» **TEXTE D'ÉTUDE**
Et cela est bien loin de n'être vrai que pour les grandes propriétés : dans l'état
actuel des choses, la conservation des propriétés de moyenne grandeur et des
petites propriétés est peut être encore plus pressante.

Sans paysans, il n’y a plus d'agriculture, et tout pays qui les laisse disparaître
est voué à une destruction rapide et certaine. Or, un véritable paysan est
nécessairement propriétaire ; il doit avoir un bien qui suffise à son entretien et
à celui de sa famille qui, dans l’état normal, est presque toujours nombreuse.
Cette classe utile et respectable entre toutes diminue cependant à vue d'oeil.
En France, le partage forcé l'amène infailliblement au paupérisme ; il lui enlève
jusqu’au goût de la propriété ; dans toute l’Europe elle est accablée d'impôts
ce qui rend à peu près impossible la lutte contre les producteurs d'outre-mer.
Parmi ces impôts, ceux qui frappent la transmission de la propriété ont atteint
des proportions telles qu'il est le plus souvent nécessaire de s’endetter pour
les payer. On répète volontiers que l’agriculture manque de crédit ; elle n’en a
que trop, car la terre est partout couverte d’hypotheques ; or, il y a longtemps
qu'on l’a dit, rien ne marque mieux la décadence, rien ne la précipite davantage
que la facilité avec laquelle on s’endette. Il n’est pas probable que nos nations
usées puissent échapper à la décadence, mais au moins devrions nous nous
efforcer rendant inaliénables les biens dont la conservation est nécessaire. Or,
tels sont contredit ceux qui constituent le foyer et le domaine du paysan. Les
américains nous ont précédé dans cette voie et il est inutile de développer ici
le système déjà si connu des home-steads.

» **DONNÉES ENREGISTRÉES**

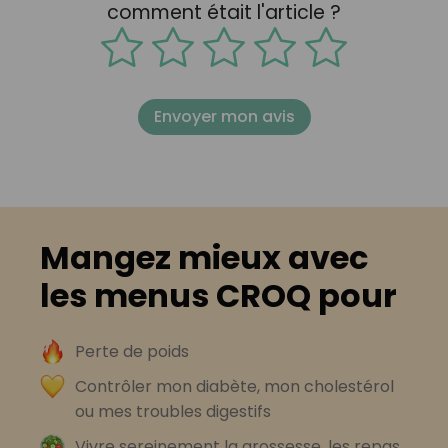
comment était l'article ?
Envoyer mon avis
Mangez mieux avec
les menus CROQ pour
Perte de poids
Contrôler mon diabète, mon cholestérol
ou mes troubles digestifs
Vivre sereinement la grossesse, les repas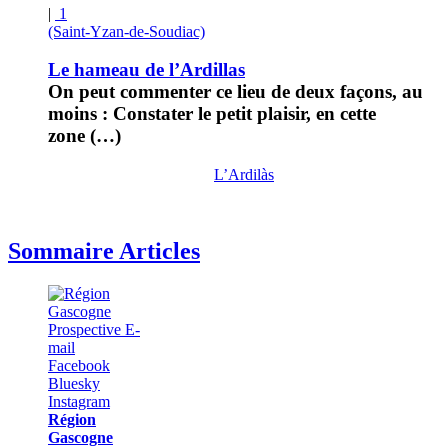
|
1
(Saint-Yzan-de-Soudiac)
Le hameau de l’Ardillas
On peut commenter ce lieu de deux façons, au
moins : Constater le petit plaisir, en cette
zone (…)
L’Ardilàs
Sommaire Articles
Région
Gascogne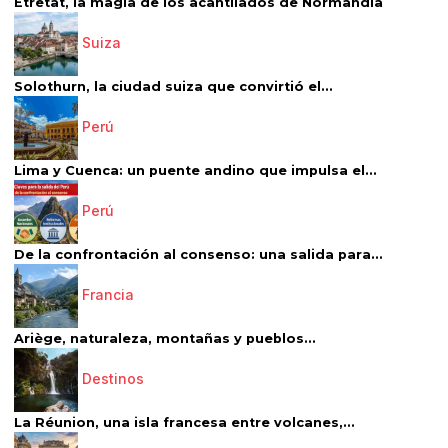
Étretat, la magia de los acantilados de Normandía
Suiza
Solothurn, la ciudad suiza que convirtió el...
Perú
Lima y Cuenca: un puente andino que impulsa el...
Perú
De la confrontación al consenso: una salida para...
Francia
Ariège, naturaleza, montañas y pueblos...
Destinos
La Réunion, una isla francesa entre volcanes,...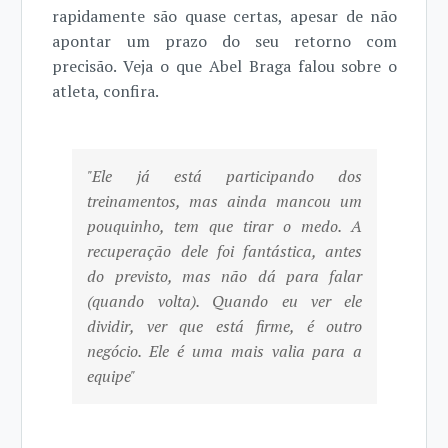
rapidamente são quase certas, apesar de não
apontar um prazo do seu retorno com
precisão. Veja o que Abel Braga falou sobre o
atleta, confira.
"Ele já está participando dos
treinamentos, mas ainda mancou um
pouquinho, tem que tirar o medo. A
recuperação dele foi fantástica, antes
do previsto, mas não dá para falar
(quando volta). Quando eu ver ele
dividir, ver que está firme, é outro
negócio. Ele é uma mais valia para a
equipe"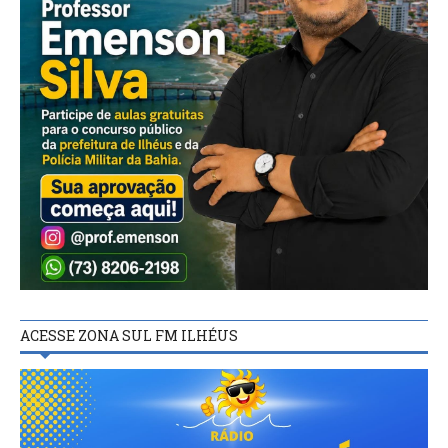
ACESSE ZONA SUL FM ILHÉUS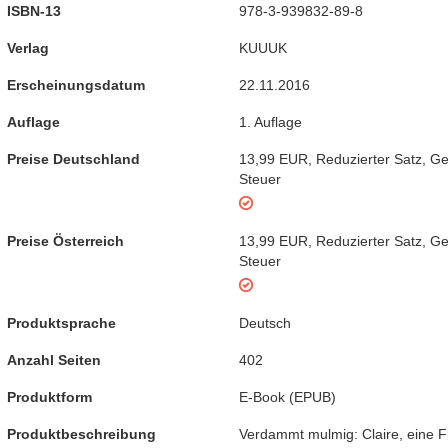
ISBN-13
978-3-939832-89-8
Verlag
KUUUK
Erscheinungsdatum
22.11.2016
Auflage
1. Auflage
Preise Deutschland
13,99 EUR
,
Reduzierter Satz
,
Ge
Steuer
Preise Österreich
13,99 EUR
,
Reduzierter Satz
,
Ge
Steuer
Produktsprache
Deutsch
Anzahl Seiten
402
Produktform
E-Book
(
EPUB
)
Produktbeschreibung
Verdammt mulmig: Claire, eine Fl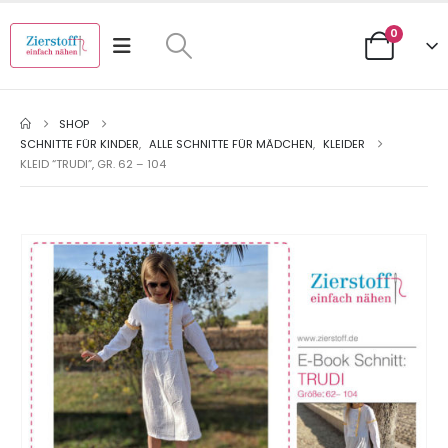
0
SHOP
SCHNITTE FÜR KINDER
,
ALLE SCHNITTE FÜR MÄDCHEN
,
KLEIDER
KLEID “TRUDI”, GR. 62 – 104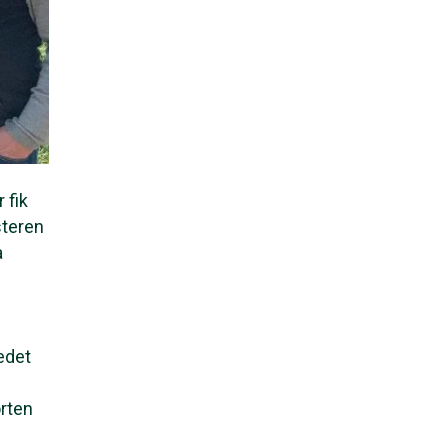
 fik
steren
a
ledet
rten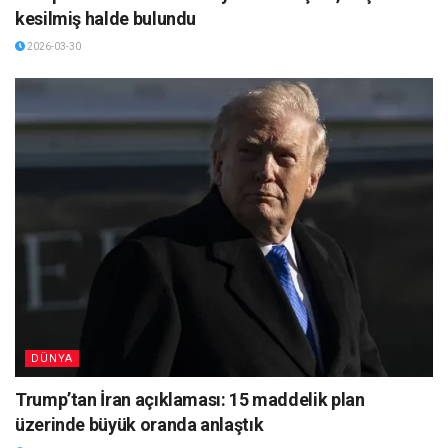
kesilmiş halde bulundu
2026-03-30
DÜNYA
Trump’tan İran açıklaması: 15 maddelik plan
üzerinde büyük oranda anlaştık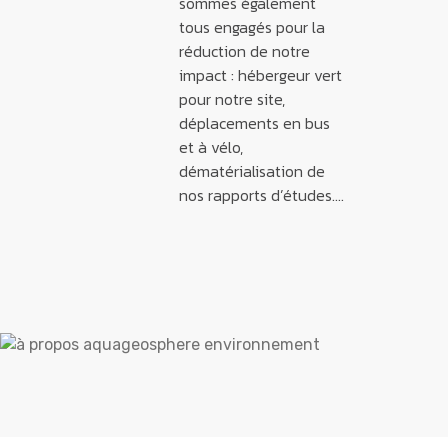
sommes également
tous engagés pour la
réduction de notre
impact : hébergeur vert
pour notre site,
déplacements en bus
et à vélo,
dématérialisation de
nos rapports d’études….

» **TRAVAIL À FAIRE**
Reprenez le passage du texte d'étude qui va de "Parmi ces impôts, ceux" à "connu des home-steads.", en substituant, s'il vous plaît, "ruine" à "décadence". Les enregistrements n'ont aucun rapport avec le texte d'étude.

» **RÉSULTAT OBTENU**
Parmi ces impôts, ceux qui frappent la transmission de la propriété ont atteint
des proportions telles qu'il est le plus souvent nécessaire de s’endetter pour
les payer. On répète volontiers que l’agriculture manque de crédit ; elle n’en a
que trop, car la terre est partout couverte d’hypotheques ; or, il y a longtemps
qu'on l’a dit, rien ne marque mieux la ruine, rien ne la précipite davantage
que la facilité avec laquelle on s’endette. Il n’est pas probable que nos nations
usées puissent échapper à la ruine, mais au moins devrions nous nous
efforcer rendant inaliénables les biens dont la conservation est nécessaire. Or,
tels sont contredit ceux qui constituent le foyer et le domaine du paysan. Les
américains nous ont précédé dans cette voie et il est inutile de développer ici
le système déjà si connu des home-steads.